● DATA BELOW
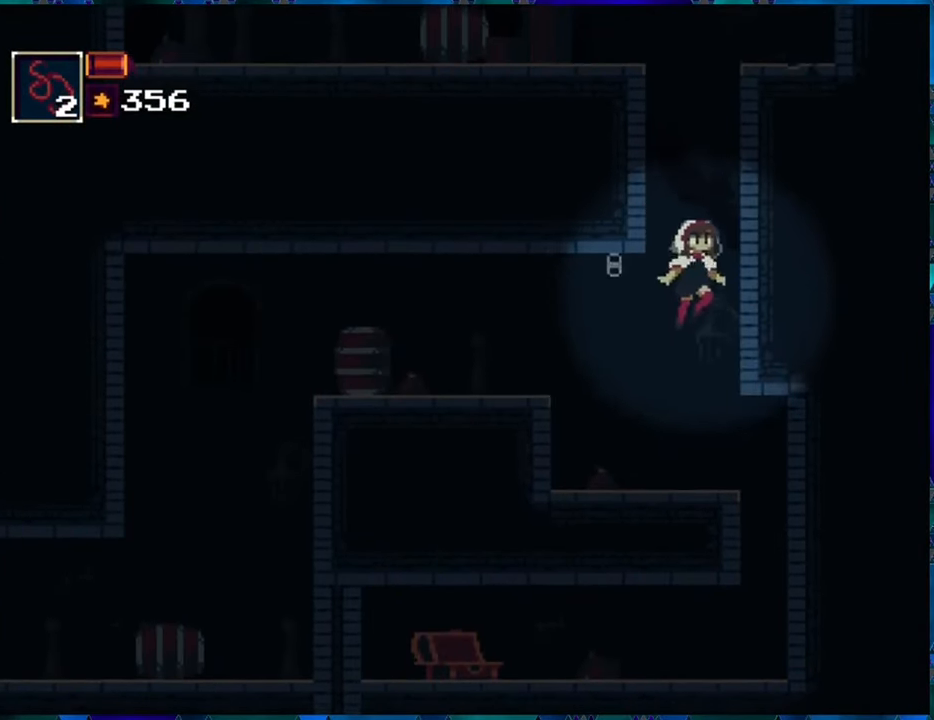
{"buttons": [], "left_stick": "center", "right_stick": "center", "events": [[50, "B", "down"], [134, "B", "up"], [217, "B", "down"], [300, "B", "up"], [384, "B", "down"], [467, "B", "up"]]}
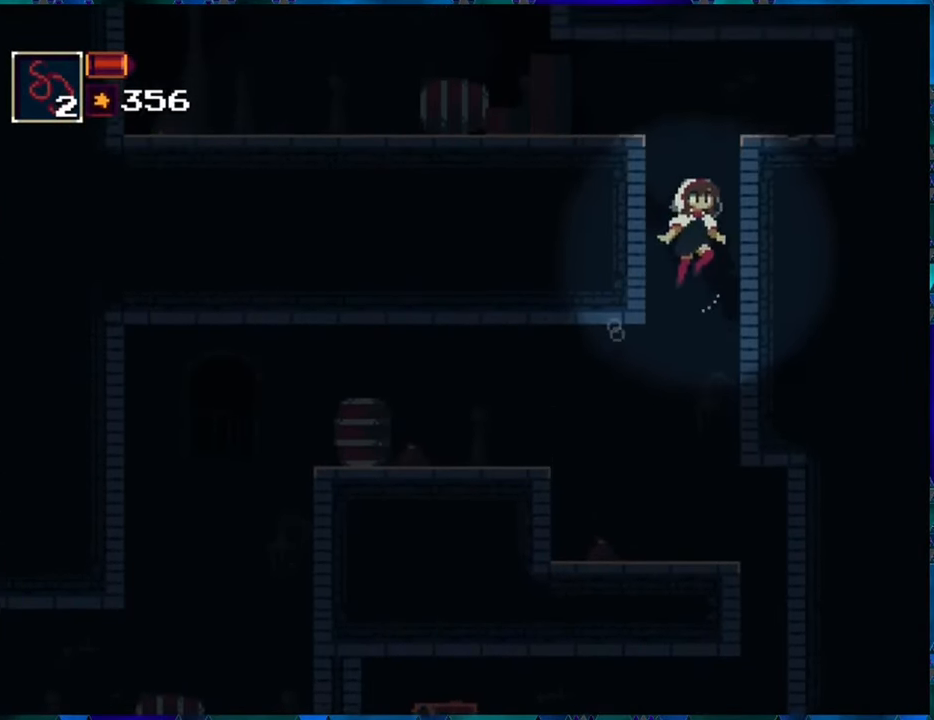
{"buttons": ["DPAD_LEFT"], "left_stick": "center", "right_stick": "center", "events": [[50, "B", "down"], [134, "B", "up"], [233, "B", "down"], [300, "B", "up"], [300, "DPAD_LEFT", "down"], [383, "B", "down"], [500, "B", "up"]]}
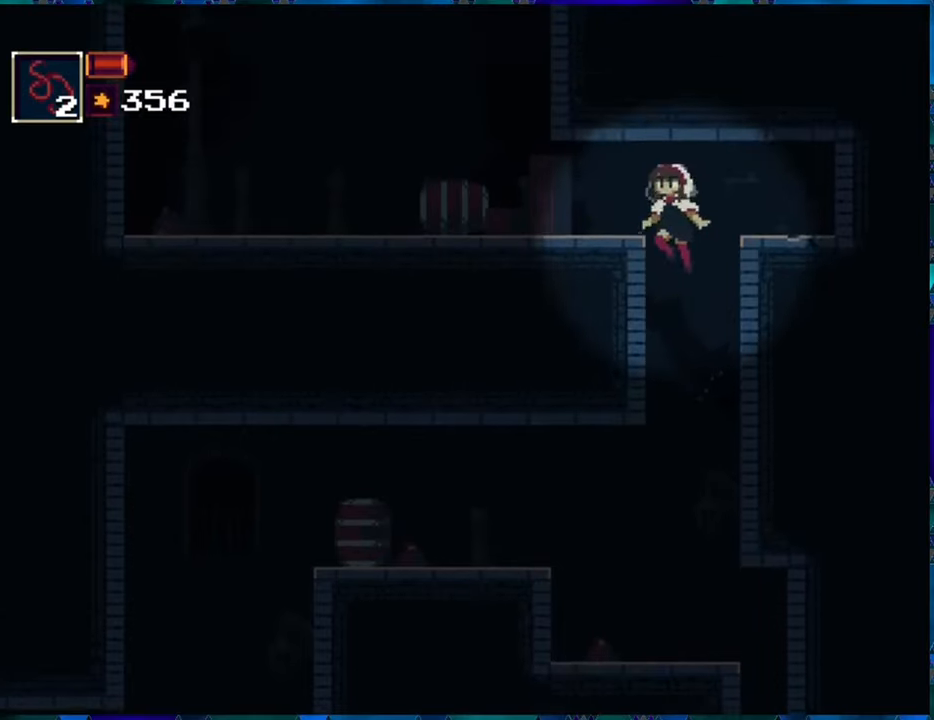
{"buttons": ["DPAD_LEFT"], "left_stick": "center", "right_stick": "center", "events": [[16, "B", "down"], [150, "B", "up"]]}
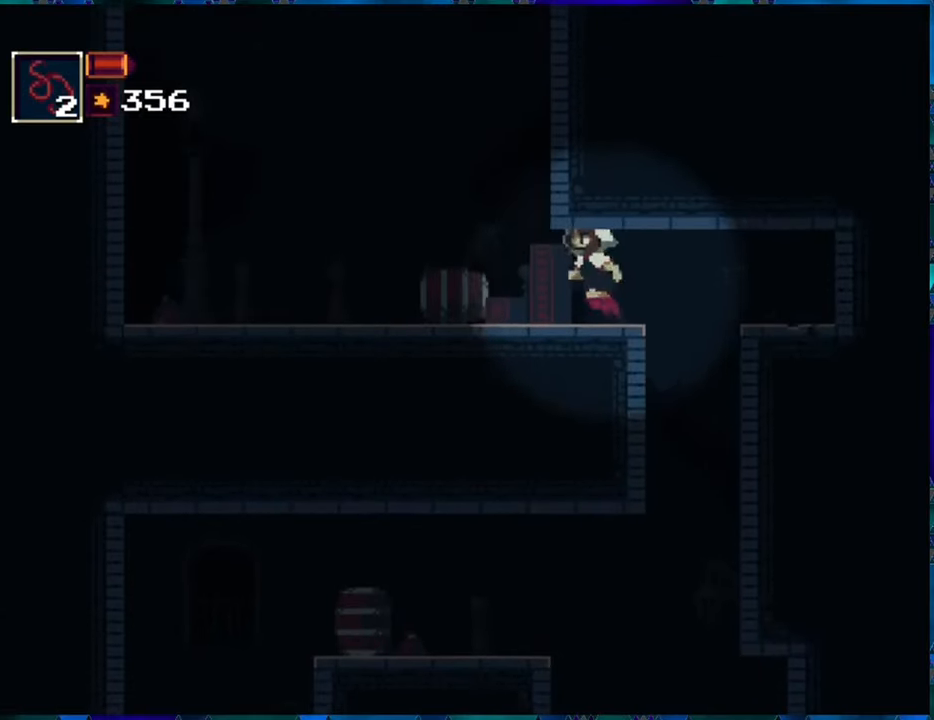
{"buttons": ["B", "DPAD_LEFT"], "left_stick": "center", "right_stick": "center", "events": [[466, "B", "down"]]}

● HOW TO COMPLETE THIS TASK
Leaving out only the pictures, reproduce the listing exactly.

● RESULT FOR THIS TASK
{"buttons": [], "left_stick": "center", "right_stick": "center", "events": [[50, "B", "down"], [134, "B", "up"], [217, "B", "down"], [300, "B", "up"], [384, "B", "down"], [467, "B", "up"]]}
{"buttons": ["DPAD_LEFT"], "left_stick": "center", "right_stick": "center", "events": [[50, "B", "down"], [134, "B", "up"], [233, "B", "down"], [300, "B", "up"], [300, "DPAD_LEFT", "down"], [383, "B", "down"], [500, "B", "up"]]}
{"buttons": ["DPAD_LEFT"], "left_stick": "center", "right_stick": "center", "events": [[16, "B", "down"], [150, "B", "up"]]}
{"buttons": ["B", "DPAD_LEFT"], "left_stick": "center", "right_stick": "center", "events": [[466, "B", "down"]]}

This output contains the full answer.